Scientific researchers push for sharing data and greater transparency in experiments
Diederik Stapel, a professor of social psychology in the Netherlands, had been a rock-star scientist - regularly appearing on television and publishing in top journals. Among his striking discoveries was that people exposed to litter and abandoned objects are more likely to be bigoted.
And yet there was often something odd about his research. When students asked to see his data, he couldn't produce it readily. Colleagues would sometimes look at his data and think: It's beautiful. Too beautiful. Most scientists have messy data, contradictory data, incomplete data, ambiguous data. This data was too good to be true.
Then, in late 2011, Stapel admitted that he'd been fabricating data for many years.
The Stapel case was an outlier, an extreme example of scientific fraud. But this and several other high-profile cases of misconduct resonated in the scientific community because of a much broader, more pernicious problem: Too often, experimental results can't be reproduced.
That doesn't mean the results are fraudulent or even wrong. But in science, a result is supposed to be verifiable by a subsequent experiment. An irreproducible result is inherently squishy.
And so there's a movement afoot, and building momentum rapidly. Top-tier journals, such as Science and Nature, have announced new guidelines for the research they publish.
"We need to go back to basics," said Ritu Dhand, the editorial director of the Nature group of journals. "We need to train our students over what is okay and what is not okay, and not assume that they know."
The pharmaceutical companies are part of this movement. Big Pharma has massive amounts of money at stake and wants to see more rigorous pre-clinical results from outside laboratories. The academic laboratories act as lead-generators for companies that make drugs and put them into clinical trials. Too often these leads turn out to be dead ends.
Some pharmaceutical companies are willing to share data with each other, a major change in policy in a competitive business. "It's really been amazing the last 18 months, the movement of more and more companies getting in line with the philosophy of enhanced data sharing," says Jeff Helterbrand, Global Head of Biometrics for Roche in South San Francisco.

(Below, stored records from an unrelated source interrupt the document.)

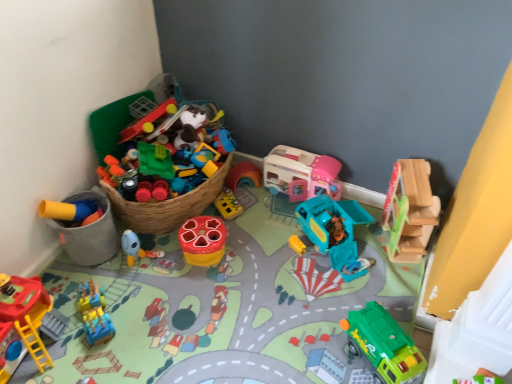
This screenshot has width=512, height=384. What are the coordinates of `vacant space situated on the left part of wooden slide at upper right, arranged as the first toy when viewed from the right` in the screenshot? It's located at (367, 248).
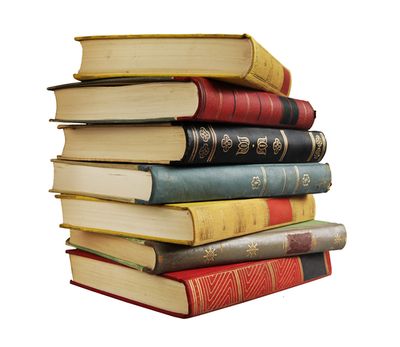
What are the coordinates of `book spine` in the screenshot? It's located at (243, 292), (250, 248), (245, 216), (235, 183), (245, 147), (255, 110), (264, 77).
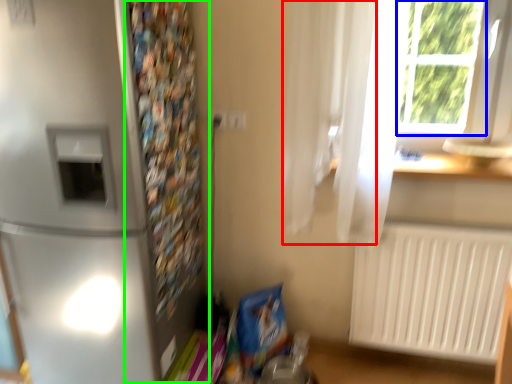
Question: Estimate the real-world distances between objects in this image. Which object is closer to curtain (highlighted by a red box), window frame (highlighted by a blue box) or bulletin board (highlighted by a green box)?

Choices:
 (A) window frame
 (B) bulletin board

Answer: (A)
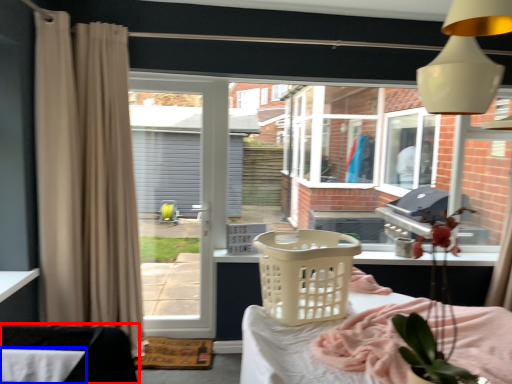
Question: Which point is closer to the camera, furniture (highlighted by a red box) or table (highlighted by a blue box)?

Choices:
 (A) furniture
 (B) table

Answer: (B)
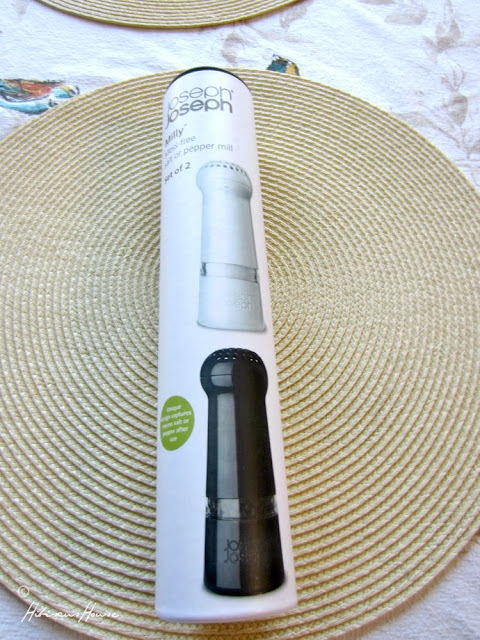
You are a GUI agent. You are given a task and a screenshot of the screen. Output one action in this format:
    pyautogui.click(x=<x>, y=<y>)
    Task: Click on the table cloth
    The image size is (480, 640).
    Given the screenshot: What is the action you would take?
    370,72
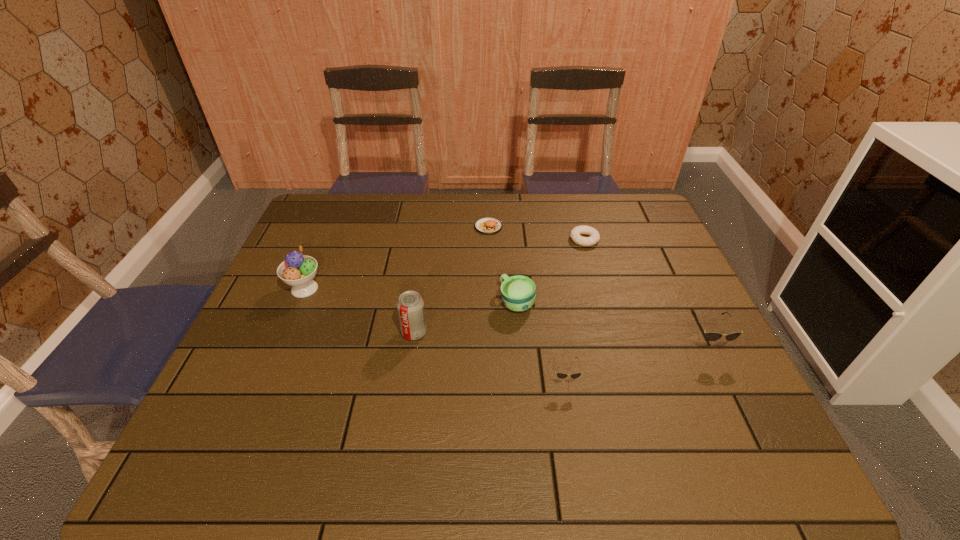
The image size is (960, 540). In order to click on the nearer sunglasses in this screenshot , I will do `click(560, 375)`.

In order to click on the shorter sunglasses in this screenshot , I will do `click(560, 375)`.

In order to click on the right sunglasses in this screenshot , I will do 711,336.

This screenshot has width=960, height=540. I want to click on the farther sunglasses, so click(711, 336).

Locate an element on the screen. The width and height of the screenshot is (960, 540). the second shortest object is located at coordinates (488, 225).

Locate an element on the screen. The image size is (960, 540). the shortest object is located at coordinates (576, 232).

Where is `doughnut`? doughnut is located at coordinates (576, 232).

Identify the location of soda can. This screenshot has height=540, width=960. (411, 311).

Where is `icecream`? The width and height of the screenshot is (960, 540). icecream is located at coordinates (298, 270).

This screenshot has width=960, height=540. I want to click on cup, so click(518, 293).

Scientific errors get a lot of publicity, but these embarrassing cases often demonstrate science at its self-correcting best.
Consider "cold fusion": In 1989, two scientists claimed to have achieved nuclear fusion at room temperature, previously considered impossible. It was a bombshell announcement - but no one else could replicate their work. Cold fusion didn't take off because mainstream scientists realised it wasn't real.
A more recent case involved "arsenic life". In 2010 a paper in Science suggested that a bacterium in Mono Lake, California, used arsenic instead of phosphorous in its genetic code and represented a new form of life. Rosemary Redfield, a scientist, cast doubt on the conclusion, and other researchers couldn't replicate the finding. The consensus is that it was a misinterpretation.
In early 2014, the scientific world was rocked by a tragedy in Japan. A young scientist, Haruko Obokata, claimed to have found evidence for a phenomenon called Stap, for Stimulus-Triggered Acquisition of Pluripotency - a way to manipulate ordinary cells to turn them into stem cells capable of growing into a variety of tissues.
But no one else could reproduce the experiment. An investigation found Obokata guilty of misconduct and she later resigned from her institute. The journal Nature retracted the Stap papers, and then the case took a horrific turn in August, when Obokata's mentor, the highly respected scientist Yoshiki Sasai, hanged himself.
Some veteran scientists have sounded a cautious note.
"Look, science is complicated, because the world is complicated," says Eric Lander, head of the Broad Institute at Massachusetts Institute of Technology and co-chair of the President's Council of Advisers on Science and Technology.